Generational change

Juwan Bennett, a group facilitator with the Youth Sentencing & Reentry Project in Philadelphia, compares their “intergenerational healing circle” to a barbershop in a Black neighborhood. “If you’ve ever been to a Black barbershop it’s intergenerational,” he told The Philadelphia Citizen. “Everybody’s on equal footing.” 

The intergenerational healing circle is one in which young men who were recently released from prison join in dialogue with older men, also recently released, who served sentences that lasted decades. No matter their age, all of the men are trying to figure out a way forward post-incarceration, and by putting them face to face, the group aims to offer a different perspective to both. “Everybody has a perspective and can join in the conversation and we laugh together,” said Bennett. “We experience raw emotions together and we keep it honest with each other. What happens with the intergenerational healing circle is that it’s intentional. We’re intentionally building community and intentionally creating space.”

The learning flows both ways: the older men offer the younger ones employment leads, while the younger men teach the older ones how to set up social media accounts so they can see what their loved ones are up to. “While in prison, we often had to suppress our vulnerabilities and exacerbate our masculinity,” said one participant, “so this space for us is truly healing.”

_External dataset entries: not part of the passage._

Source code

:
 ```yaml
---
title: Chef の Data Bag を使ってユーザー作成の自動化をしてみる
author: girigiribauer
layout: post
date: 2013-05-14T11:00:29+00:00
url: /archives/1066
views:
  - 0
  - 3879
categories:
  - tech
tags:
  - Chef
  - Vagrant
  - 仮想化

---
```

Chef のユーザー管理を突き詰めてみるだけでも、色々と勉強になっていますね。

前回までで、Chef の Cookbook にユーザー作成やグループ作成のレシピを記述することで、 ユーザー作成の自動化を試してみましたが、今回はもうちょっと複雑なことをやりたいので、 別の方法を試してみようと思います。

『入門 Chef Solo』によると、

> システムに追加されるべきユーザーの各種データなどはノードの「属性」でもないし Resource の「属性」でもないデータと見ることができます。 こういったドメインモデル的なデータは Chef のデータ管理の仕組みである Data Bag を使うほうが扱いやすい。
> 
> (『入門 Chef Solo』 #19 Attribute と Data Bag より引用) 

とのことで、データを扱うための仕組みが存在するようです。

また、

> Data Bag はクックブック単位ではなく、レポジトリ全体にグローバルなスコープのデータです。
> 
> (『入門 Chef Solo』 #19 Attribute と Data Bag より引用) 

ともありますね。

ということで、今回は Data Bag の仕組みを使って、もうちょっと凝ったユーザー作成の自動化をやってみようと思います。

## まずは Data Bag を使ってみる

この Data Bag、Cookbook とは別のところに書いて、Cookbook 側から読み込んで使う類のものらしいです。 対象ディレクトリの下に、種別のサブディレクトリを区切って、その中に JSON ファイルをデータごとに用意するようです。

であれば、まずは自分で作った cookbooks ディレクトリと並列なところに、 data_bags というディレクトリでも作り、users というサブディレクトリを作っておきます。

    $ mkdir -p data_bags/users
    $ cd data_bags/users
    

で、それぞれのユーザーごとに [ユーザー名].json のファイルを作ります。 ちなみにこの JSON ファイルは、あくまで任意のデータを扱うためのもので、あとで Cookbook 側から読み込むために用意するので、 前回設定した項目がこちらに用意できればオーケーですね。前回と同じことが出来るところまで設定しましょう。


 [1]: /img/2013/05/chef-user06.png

Read more at The Philadelphia Citizen

Circle of life

The lower edge of the Sahara Desert is creeping ever southward, a process known as desertification that saps the ground of moisture, killing vegetation. Since 2007, a program called the Great Green Wall initiative has sought to halt this process with a 5,000-mile line of trees extending across the continent from Senegal to Djibouti. Senegal has put a local spin on its part of the wall with circular gardens, which the country’s reforestation agency says are proving particularly effective.

These spiraling gardens contain plants and trees like papaya, mango, moringa and sage, all of which can withstand hot, dry weather. The circular beds encourage the roots to grow inwards, trapping liquids and beneficial bacteria inside. The result is a mini oasis that requires little water thriving in an arid landscape. 

The gardens are assessed every three months by officials, who report that most of them are flourishing. Not only are they helping to prevent desertification, they’re boosting local food security by allowing locals to continue farming where they live. “The day people realize the full potential of the Great Green Wall, they will stop these dangerous migration routes where you can lose your life at sea,” said one gardener. “It’s better to stay, work the soil, cultivate and see what you can earn.”

Read more at Al Jazeera

Diagnosis disparity

Black children are 70 percent less likely to receive a diagnosis of attention deficit hyperactivity disorder (ADHD) than white children, a disparity health officials chalk up to racial bias, lack of access to care, and distrust of the health system in Black communities. The gap means that fewer Black kids with ADHD receive treatment at an early age, putting them at risk of falling behind in school or ending up in a disciplinary doom loop.

Now, some Black ADHD sufferers are speaking up and spreading awareness. One is Rene Brooks, whose blog Black Girl, Lost Keys has created a community for women like her. At weekly virtual meetings, members share stories of racialized encounters stemming from their ADHD, from being branded an “angry Black woman” to having pharmacists hesitate to fill their prescriptions for stimulants. For some of them, it’s the first time they’ve ever spoken with another Black person about their diagnosis, a revelation that helps them feel less alone.

“When you start receiving treatment, the biggest impact is to your self-esteem, because you’re no longer concerned that you’re just lazy, or that you’re just unmotivated,” Brooks told Kaiser Health News. “You know this is a problem, and problems have solutions, whereas character flaws do not.”